▶ **你的任务**
请续写这篇讲 Kubernetes Dashboard 角色与绑定的技术文章，从摘录最后一行之后接着写。

▶ **阅读摘录**
※ ※ ※
三、Dashboard的role和rolebinding

Kubernetes 1.6.x启用RBAC后，诸多周边插件也都推出了适合K8s 1.6.x的manifest描述文件，比如：weave-net等。Dashboard的manifest文件中也增加了关于rolebinding的描述，我当初用的是1.6.1版本，文件内容摘录如下：

// kubernetes-dashboard.yaml
apiVersion: v1
kind: ServiceAccount
metadata:
  labels:
    k8s-app: kubernetes-dashboard
  name: kubernetes-dashboard
  namespace: kube-system
---
apiVersion: rbac.authorization.k8s.io/v1beta1
kind: ClusterRoleBinding
metadata:
  name: kubernetes-dashboard
  labels:
    k8s-app: kubernetes-dashboard
roleRef:
  apiGroup: rbac.authorization.k8s.io
  kind: ClusterRole
  name: cluster-admin
subjects:
- kind: ServiceAccount
  name: kubernetes-dashboard
  namespace: kube-system
... ...

我们看到在kubernetes-dashboard.yaml中，描述文件新建了一个ClusterRoleBinding：kubernetes-dashboard。该binding将ClusterRole: cluster-admin授权给了一个ServiceAccount: kubernetes-dashboard。我们看看ClusterRole: cluster-admin都包含了哪些permission:

# kubectl get clusterrole/cluster-admin -o yaml
apiVersion: rbac.authorization.k8s.io/v1beta1
kind: ClusterRole
metadata:
  annotations:
    rbac.authorization.kubernetes.io/autoupdate: "true"
  creationTimestamp: 2017-05-30T14:06:39Z
  labels:
    kubernetes.io/bootstrapping: rbac-defaults
  name: cluster-admin
  resourceVersion: "11"
※ ※ ※
▶ **数据部分**
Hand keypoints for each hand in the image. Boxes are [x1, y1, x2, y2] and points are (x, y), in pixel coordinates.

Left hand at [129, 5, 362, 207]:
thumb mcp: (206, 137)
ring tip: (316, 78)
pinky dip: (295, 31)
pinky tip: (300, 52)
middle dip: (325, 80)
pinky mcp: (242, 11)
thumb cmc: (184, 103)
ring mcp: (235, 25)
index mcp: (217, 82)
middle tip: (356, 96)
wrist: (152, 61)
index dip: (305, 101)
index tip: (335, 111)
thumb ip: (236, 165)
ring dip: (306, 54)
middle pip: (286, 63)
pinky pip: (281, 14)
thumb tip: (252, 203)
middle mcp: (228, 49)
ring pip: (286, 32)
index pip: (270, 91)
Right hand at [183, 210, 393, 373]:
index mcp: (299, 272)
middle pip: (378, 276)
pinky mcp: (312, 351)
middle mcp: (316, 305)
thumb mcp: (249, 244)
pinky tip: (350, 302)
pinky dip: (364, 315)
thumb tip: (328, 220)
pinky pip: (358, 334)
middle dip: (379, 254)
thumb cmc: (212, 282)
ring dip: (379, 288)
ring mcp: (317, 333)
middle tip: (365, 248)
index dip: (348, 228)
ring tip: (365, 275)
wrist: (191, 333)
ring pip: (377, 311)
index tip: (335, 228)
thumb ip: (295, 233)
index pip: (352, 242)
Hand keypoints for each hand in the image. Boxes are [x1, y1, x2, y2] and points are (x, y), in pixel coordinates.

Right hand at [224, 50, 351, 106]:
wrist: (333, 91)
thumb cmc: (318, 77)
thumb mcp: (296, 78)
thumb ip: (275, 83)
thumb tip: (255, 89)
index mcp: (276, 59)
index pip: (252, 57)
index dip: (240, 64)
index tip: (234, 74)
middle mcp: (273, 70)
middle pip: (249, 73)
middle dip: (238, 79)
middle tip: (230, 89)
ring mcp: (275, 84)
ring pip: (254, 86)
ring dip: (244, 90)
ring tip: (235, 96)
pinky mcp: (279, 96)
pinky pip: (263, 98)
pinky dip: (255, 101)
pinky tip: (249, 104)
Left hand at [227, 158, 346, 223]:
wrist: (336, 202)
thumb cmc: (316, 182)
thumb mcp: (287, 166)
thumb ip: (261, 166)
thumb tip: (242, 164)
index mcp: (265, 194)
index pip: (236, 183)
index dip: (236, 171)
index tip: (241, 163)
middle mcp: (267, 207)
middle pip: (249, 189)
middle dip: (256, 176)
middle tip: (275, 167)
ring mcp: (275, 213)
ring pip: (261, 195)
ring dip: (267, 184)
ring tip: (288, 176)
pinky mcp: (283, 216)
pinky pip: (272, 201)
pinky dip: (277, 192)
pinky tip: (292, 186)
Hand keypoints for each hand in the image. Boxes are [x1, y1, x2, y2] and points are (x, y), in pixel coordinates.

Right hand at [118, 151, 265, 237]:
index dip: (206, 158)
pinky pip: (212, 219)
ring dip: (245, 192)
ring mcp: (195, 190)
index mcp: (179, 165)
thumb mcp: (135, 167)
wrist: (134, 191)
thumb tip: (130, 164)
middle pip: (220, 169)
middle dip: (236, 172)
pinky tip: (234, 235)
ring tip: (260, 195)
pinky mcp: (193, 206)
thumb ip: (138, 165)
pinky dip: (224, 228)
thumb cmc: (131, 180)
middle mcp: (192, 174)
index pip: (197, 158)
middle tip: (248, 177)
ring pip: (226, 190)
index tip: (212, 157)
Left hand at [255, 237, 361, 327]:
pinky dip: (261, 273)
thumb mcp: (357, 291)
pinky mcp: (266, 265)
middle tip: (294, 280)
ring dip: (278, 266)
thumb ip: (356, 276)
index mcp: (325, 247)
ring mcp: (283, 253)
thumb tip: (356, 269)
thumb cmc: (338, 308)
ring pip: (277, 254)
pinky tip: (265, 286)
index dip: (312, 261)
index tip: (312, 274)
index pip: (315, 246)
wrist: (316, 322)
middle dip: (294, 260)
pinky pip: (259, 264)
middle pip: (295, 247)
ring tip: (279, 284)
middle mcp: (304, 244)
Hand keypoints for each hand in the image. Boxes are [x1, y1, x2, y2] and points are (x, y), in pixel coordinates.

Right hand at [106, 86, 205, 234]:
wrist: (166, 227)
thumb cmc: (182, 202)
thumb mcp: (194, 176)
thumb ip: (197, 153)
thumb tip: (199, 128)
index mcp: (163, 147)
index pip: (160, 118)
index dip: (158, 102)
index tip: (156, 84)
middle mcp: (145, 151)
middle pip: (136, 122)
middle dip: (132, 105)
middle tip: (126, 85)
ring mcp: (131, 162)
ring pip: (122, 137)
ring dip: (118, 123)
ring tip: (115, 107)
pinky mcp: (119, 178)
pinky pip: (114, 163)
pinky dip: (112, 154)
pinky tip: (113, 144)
※ ※ ※
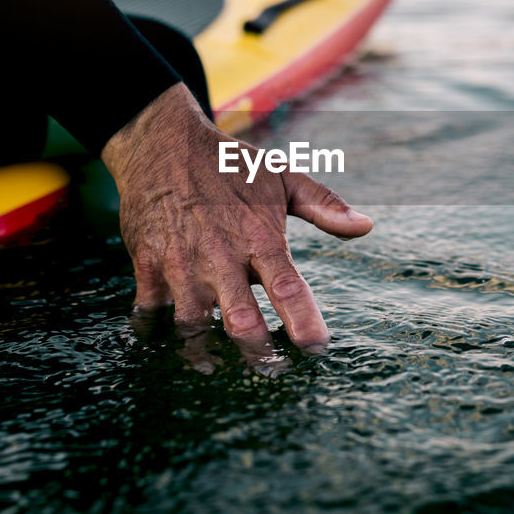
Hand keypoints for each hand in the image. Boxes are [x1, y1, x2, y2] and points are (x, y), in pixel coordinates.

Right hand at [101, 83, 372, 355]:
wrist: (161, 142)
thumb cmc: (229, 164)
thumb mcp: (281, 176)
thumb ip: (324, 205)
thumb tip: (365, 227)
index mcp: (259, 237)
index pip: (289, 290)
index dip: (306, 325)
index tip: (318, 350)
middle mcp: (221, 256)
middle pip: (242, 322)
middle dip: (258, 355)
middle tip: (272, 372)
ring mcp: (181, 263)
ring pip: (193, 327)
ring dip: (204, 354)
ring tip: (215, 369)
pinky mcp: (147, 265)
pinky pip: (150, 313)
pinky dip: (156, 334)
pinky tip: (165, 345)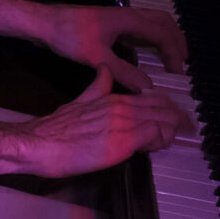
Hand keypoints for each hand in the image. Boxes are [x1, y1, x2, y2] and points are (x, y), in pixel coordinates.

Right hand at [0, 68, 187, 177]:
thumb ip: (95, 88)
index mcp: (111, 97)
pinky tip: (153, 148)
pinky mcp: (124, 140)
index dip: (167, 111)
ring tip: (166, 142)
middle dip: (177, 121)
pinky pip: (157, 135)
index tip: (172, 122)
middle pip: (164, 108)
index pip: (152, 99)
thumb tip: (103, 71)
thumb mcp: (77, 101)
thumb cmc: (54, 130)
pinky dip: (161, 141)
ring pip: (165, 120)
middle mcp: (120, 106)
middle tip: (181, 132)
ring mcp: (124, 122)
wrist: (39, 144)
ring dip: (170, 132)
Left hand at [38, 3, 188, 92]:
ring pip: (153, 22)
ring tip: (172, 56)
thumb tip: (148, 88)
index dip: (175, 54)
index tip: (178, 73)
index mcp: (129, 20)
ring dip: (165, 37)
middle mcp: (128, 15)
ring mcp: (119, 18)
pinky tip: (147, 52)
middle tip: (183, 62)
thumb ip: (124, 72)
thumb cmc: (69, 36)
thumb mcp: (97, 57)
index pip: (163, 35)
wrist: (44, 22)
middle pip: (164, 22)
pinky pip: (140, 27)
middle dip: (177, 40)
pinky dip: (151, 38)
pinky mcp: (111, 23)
※ ※ ※
▶ **任务结果**
  selfLink: /apis/rbac.authorization.k8s.io/v1beta1/clusterrolescluster-admin
  uid: 331c79dc-4541-11e7-bc9a-12584ec3a8c9
rules:
- apiGroups:
  - '*'
  resources:
  - '*'
  verbs:
  - '*'
- nonResourceURLs:
  - '*'
  verbs:
  - '*'

可以看到，在rules设定中，cluster-admin似乎拥有了“无限”权限。不过注意：这里仅仅授权给了一个service account，并没有授权给user或group。并且这里的kubernetes-dashboard是dashboard访问apiserver时使用的(下图右侧流程)，并不是user访问APIServer时使用的。

img{512x368}

我们需要给登录dashboard或者说apiserver的user(图左侧)进行授权。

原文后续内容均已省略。